UCC Article 2A: Friend or Foe?

Uniform Commercial Code Article 2A is a proposed set of laws relating to personal property leasing. As of this writing, Article 2A has been adopted in 47 states and the District of Columbia (excluding only Louisiana, South Carolina and Vermont). Virtually every form of equipment lease used by major leasing companies states that it is governed by the laws of one of the states which has adopted Article 2A.

Article 2A makes many changes in existing law which are beneficial to both lessors and lessees. These changes, essentially, standardize state law so that the lessor is unable to select favorable quirks in the law of its home state.

On the other hand, Article 2A may contain traps for the unwary.

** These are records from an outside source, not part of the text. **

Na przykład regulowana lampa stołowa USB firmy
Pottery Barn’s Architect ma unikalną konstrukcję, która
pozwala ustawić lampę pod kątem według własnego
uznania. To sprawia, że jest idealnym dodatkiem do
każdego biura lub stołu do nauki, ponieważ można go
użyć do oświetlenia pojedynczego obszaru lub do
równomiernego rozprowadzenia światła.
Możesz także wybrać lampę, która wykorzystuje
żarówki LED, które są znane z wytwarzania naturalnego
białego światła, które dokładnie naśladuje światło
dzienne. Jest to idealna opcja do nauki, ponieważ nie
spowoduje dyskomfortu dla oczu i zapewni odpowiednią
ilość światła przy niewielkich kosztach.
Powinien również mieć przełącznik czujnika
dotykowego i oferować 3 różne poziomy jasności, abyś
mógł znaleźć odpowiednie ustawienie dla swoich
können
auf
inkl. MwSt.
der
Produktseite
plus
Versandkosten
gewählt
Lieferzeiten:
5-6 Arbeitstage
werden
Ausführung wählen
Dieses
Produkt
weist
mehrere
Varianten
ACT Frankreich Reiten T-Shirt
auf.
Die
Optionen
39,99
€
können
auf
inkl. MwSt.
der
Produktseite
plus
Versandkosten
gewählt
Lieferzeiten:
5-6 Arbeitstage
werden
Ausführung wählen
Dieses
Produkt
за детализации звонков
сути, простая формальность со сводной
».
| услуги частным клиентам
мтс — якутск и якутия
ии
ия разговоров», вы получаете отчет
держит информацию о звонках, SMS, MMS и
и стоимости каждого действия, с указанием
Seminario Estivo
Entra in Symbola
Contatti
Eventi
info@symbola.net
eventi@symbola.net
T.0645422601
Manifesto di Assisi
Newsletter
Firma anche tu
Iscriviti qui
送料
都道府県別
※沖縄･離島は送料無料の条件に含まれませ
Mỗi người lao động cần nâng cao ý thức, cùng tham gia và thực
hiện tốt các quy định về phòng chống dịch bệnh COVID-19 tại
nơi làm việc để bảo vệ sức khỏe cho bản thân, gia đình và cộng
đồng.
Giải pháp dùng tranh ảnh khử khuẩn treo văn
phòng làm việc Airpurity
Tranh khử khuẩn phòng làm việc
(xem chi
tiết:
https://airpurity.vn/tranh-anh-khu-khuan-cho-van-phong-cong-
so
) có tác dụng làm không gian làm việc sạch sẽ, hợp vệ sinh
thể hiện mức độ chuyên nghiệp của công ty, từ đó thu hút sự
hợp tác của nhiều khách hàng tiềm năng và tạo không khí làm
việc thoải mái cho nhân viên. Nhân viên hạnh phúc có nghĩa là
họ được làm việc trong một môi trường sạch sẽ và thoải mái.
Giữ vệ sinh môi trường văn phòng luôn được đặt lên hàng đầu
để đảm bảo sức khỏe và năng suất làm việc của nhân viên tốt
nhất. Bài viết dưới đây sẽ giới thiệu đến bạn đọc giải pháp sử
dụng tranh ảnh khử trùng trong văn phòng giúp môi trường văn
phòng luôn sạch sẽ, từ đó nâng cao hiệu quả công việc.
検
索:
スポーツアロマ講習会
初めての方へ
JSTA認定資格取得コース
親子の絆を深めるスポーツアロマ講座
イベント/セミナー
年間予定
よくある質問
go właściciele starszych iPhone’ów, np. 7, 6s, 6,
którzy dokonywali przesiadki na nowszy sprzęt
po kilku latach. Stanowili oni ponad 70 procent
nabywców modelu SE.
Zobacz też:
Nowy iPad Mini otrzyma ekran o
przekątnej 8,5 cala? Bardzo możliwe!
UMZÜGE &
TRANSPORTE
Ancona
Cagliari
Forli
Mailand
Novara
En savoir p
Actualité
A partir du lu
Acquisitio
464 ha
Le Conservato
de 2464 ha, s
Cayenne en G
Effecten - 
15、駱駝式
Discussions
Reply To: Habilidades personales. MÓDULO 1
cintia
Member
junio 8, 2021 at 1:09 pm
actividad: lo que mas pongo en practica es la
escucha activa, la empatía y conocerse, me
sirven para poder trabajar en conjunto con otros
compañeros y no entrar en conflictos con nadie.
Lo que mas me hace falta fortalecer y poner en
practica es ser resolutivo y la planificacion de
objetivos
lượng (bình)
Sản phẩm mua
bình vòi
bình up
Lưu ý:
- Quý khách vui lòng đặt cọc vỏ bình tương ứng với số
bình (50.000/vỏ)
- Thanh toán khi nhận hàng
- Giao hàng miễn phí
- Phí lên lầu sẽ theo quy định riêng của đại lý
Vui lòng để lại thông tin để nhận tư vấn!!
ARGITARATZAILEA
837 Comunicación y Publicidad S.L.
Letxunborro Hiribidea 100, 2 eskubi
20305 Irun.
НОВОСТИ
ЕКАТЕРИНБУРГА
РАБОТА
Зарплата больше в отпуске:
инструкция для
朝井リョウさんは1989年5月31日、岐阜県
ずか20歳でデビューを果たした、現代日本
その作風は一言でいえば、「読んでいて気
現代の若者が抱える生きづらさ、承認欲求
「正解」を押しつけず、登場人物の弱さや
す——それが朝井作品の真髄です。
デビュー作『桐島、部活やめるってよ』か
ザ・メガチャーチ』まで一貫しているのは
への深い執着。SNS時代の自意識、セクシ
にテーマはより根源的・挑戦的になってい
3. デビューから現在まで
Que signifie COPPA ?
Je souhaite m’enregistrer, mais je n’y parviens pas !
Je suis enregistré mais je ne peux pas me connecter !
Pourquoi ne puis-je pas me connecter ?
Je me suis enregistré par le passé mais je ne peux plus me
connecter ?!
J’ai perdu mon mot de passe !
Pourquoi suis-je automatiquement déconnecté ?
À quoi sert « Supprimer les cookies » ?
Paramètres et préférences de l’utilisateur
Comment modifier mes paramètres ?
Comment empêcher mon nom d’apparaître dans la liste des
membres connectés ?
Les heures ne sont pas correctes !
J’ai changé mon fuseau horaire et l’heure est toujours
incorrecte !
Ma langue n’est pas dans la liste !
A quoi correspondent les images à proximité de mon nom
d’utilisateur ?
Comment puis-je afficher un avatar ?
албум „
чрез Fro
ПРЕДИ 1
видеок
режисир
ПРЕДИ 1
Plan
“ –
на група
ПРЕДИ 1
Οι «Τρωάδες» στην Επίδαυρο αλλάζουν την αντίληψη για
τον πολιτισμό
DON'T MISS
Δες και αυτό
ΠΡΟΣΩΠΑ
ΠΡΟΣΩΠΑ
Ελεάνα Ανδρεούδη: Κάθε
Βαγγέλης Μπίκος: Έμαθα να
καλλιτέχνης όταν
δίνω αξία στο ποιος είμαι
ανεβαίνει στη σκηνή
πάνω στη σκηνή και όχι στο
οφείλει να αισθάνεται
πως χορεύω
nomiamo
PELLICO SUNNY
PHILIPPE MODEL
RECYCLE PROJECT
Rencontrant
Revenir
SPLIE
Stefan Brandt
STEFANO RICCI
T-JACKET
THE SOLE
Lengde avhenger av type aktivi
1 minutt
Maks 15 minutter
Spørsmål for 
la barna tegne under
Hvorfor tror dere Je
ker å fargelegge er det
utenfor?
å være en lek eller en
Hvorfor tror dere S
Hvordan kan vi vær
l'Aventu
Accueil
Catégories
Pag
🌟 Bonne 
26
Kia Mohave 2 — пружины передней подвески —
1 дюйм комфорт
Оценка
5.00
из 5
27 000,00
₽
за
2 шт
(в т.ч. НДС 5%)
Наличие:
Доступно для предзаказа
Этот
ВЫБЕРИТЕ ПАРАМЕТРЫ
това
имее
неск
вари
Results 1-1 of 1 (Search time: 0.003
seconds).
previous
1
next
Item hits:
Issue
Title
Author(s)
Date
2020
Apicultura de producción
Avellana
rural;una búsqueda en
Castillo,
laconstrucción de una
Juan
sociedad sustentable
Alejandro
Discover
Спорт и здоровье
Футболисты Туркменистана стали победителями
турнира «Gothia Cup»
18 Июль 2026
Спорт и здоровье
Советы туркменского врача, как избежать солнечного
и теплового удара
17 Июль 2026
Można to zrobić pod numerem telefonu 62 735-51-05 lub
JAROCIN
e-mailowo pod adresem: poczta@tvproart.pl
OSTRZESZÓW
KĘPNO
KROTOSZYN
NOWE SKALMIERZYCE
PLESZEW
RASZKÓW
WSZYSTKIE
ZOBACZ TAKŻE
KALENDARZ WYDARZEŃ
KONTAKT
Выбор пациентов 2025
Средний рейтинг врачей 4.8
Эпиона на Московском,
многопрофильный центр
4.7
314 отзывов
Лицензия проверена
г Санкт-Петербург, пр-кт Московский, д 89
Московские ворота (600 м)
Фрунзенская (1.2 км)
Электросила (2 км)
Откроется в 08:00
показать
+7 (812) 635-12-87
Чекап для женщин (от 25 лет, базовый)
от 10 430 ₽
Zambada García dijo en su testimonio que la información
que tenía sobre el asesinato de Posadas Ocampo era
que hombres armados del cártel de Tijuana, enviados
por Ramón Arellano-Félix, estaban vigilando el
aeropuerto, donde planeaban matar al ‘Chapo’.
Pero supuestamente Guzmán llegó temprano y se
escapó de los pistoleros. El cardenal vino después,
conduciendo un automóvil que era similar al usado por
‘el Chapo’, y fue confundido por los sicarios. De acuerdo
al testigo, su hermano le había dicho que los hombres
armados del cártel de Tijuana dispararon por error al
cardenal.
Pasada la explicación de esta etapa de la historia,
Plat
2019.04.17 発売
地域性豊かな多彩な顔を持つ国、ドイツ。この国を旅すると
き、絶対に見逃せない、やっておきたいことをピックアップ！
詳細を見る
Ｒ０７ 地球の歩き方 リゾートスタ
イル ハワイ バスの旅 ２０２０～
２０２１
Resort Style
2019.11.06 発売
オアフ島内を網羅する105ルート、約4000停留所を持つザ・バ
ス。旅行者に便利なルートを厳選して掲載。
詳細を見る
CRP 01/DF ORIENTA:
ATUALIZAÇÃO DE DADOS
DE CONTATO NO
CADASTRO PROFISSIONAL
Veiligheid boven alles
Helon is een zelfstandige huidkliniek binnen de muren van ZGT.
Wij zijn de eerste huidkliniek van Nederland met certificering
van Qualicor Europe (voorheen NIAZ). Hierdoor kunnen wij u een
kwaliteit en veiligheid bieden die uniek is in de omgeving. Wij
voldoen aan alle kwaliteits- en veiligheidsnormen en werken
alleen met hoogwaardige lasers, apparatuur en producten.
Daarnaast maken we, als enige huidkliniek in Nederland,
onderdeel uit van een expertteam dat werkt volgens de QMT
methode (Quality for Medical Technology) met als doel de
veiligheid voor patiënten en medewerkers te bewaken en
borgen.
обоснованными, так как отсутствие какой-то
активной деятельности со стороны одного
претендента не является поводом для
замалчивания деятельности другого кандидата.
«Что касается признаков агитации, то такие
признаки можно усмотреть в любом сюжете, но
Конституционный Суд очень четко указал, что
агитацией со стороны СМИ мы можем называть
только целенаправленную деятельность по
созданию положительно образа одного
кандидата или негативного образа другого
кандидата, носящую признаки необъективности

For example, it should always be remembered that Article 2A supports provisions commonly found in equipment leases, under which a lessee has no right to require the lessor to repair or replace defective equipment or to withhold rents while defective equipment is being repaired. This "hell or high water" protection applies only to lessors who are not, in fact, the manufacturer or other vendor of the leased equipment. If the lease from such a lessor qualifies, it will be a UCC-2A "finance lease."

On balance, such a provision is not unreasonable as finance lease lessors are really in the position of a bank making a secured loan: They neither select the equipment nor manufacture it, but merely provide financing. On the other hand, a lessee in a finance lease must be particularly sensitive to preserving the warranties provided by the actual equipment vendor.

Under UCC §2A-102(g), the definition of "finance lease", a lessor may merely providing the lessee a statement directing it to obtain warranty information from the equipment vendor. With the exception of six states (including Florida and Illinois) which have not adopted this specific language, it is up to the lessee to contact the vendor and make sure that it fully understands its warranties. Otherwise, the lessee will be in the position of continuing to pay rent to the "innocent" finance lessor while at a disadvantage arranging repair or restitution from the vendor of defective equipment.

Other provisions of Article 2A make it clear that the lessor may assign the lease to a third party, who will take the lessor's right to receive rent, but none of its obligations, notwithstanding contrary language of the lease. If so stated in the lease, some assignments could create a default by the lessor, giving the lessee right to damages; even this would not affect the ability of the assignee to enforce provisions of the lease against the lessee.

Message: If you are serious about keeping the lease in the hands of your original lessor, you should not rely on language in the lease which purports to prohibit assignment by the lessor without your consent.

Many lessor forms require the lessee to waive various rights granted to the lessee under Article 2A. On the whole, these waivers are probably enforceable. In some cases, such a request is entirely reasonable as Article 2A covers a broad range of equipment lease types and some provisions may be inapplicable and confusing to a judge. On the other hand, the lessee may often be requested to waive provisions which could be invaluable to it, particularly in a lease from a vendor or manufacturer of the equipment, or the affiliate of such an entity.

As we have in the past, we continue to recommend that lessees prepare their own lease forms, particularly for recurring small-ticket and middle-market transactions.